__EXERCISE DETAILS__
All of the data should be restated word for word, with the pictures omitted.

__INPUT DATA__
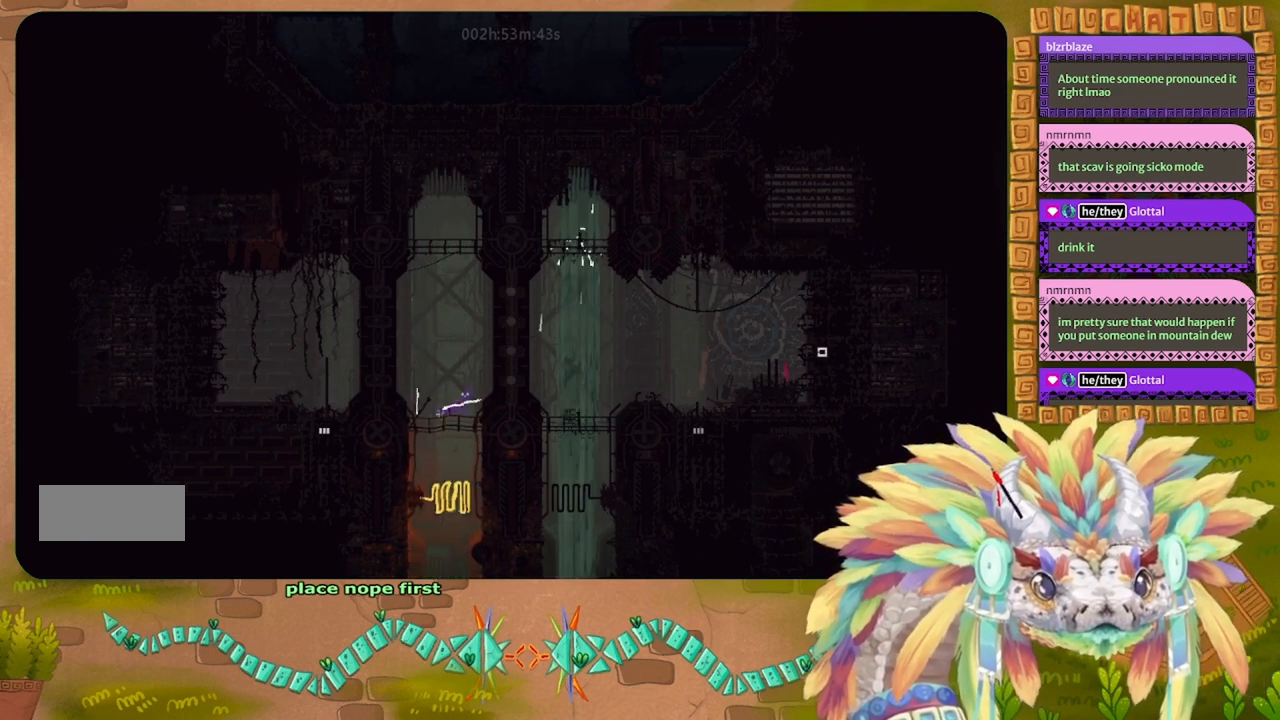
{"keys": [], "events": [[33, "left", "down"], [67, "j", "down"], [200, "left", "up"], [233, "j", "up"]]}
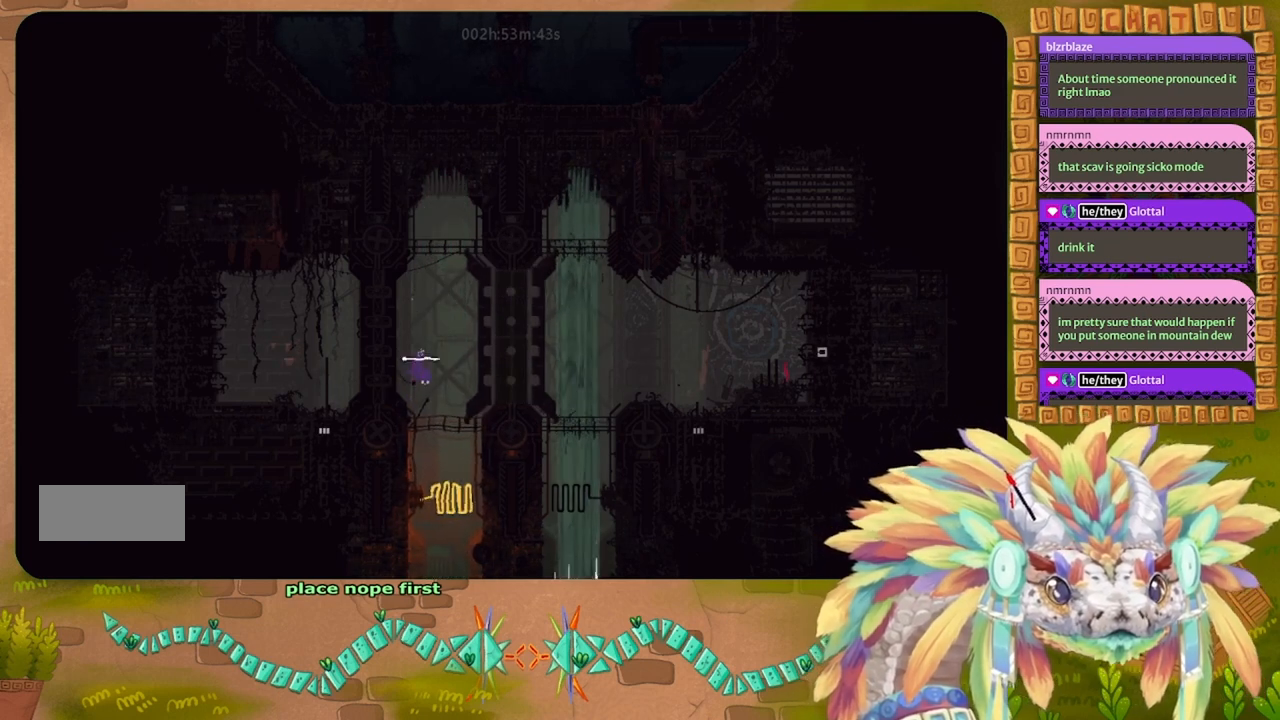
{"keys": ["up"], "events": [[333, "up", "down"]]}
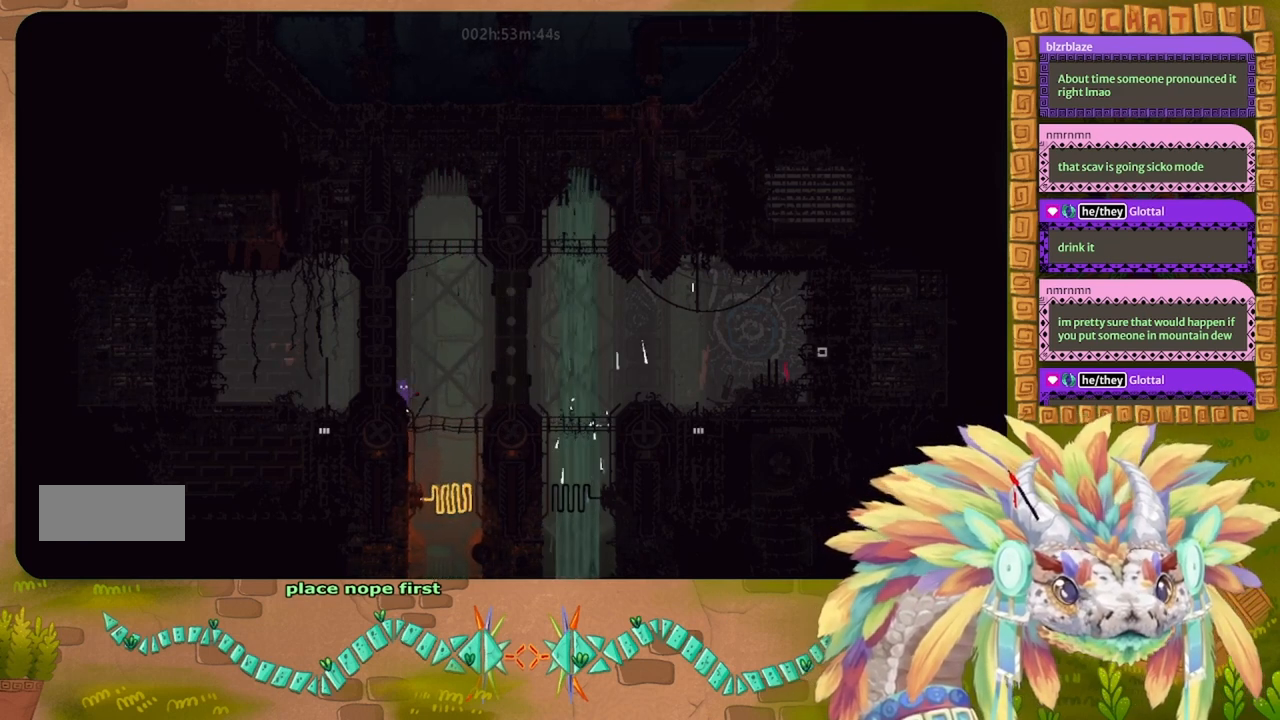
{"keys": ["right"], "events": [[33, "up", "up"], [167, "right", "down"]]}
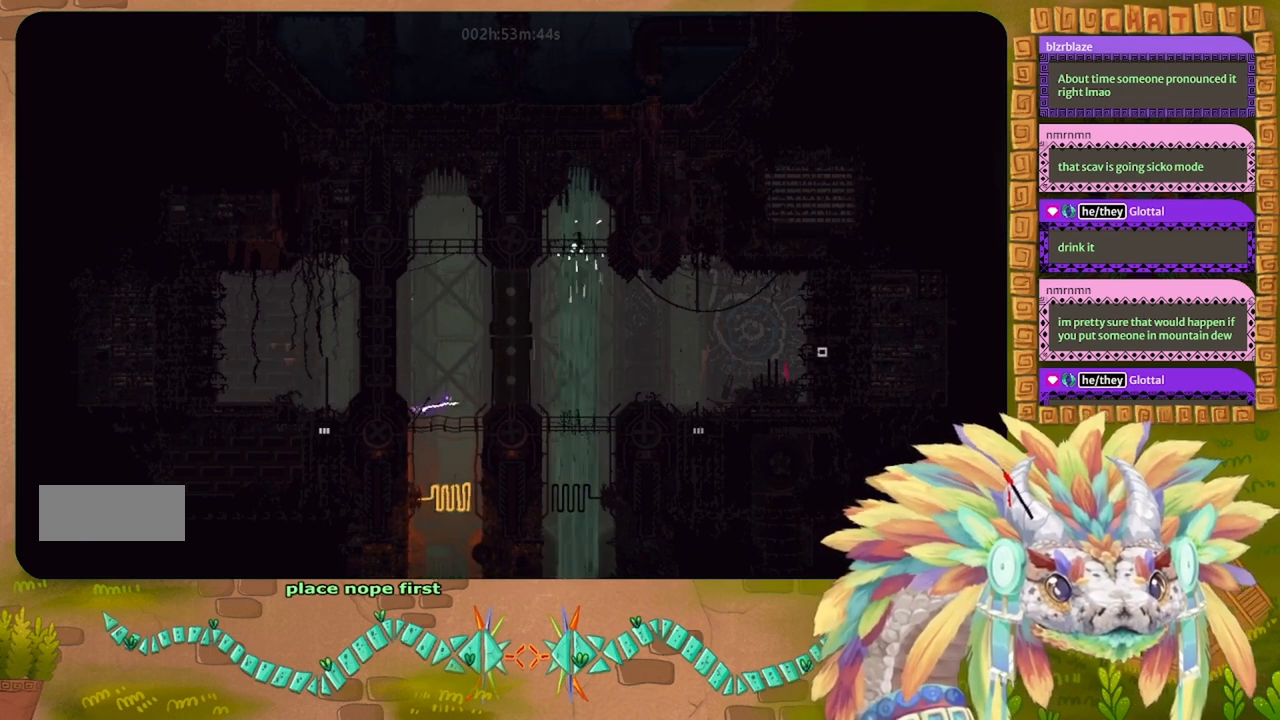
{"keys": ["down", "g"], "events": [[167, "left", "down"], [167, "right", "up"], [200, "j", "down"], [333, "j", "up"], [333, "left", "up"], [433, "down", "down"], [467, "g", "down"]]}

__ANSWER TO THIS EXERCISE__
{"keys": [], "events": [[33, "left", "down"], [67, "j", "down"], [200, "left", "up"], [233, "j", "up"]]}
{"keys": ["up"], "events": [[333, "up", "down"]]}
{"keys": ["right"], "events": [[33, "up", "up"], [167, "right", "down"]]}
{"keys": ["down", "g"], "events": [[167, "left", "down"], [167, "right", "up"], [200, "j", "down"], [333, "j", "up"], [333, "left", "up"], [433, "down", "down"], [467, "g", "down"]]}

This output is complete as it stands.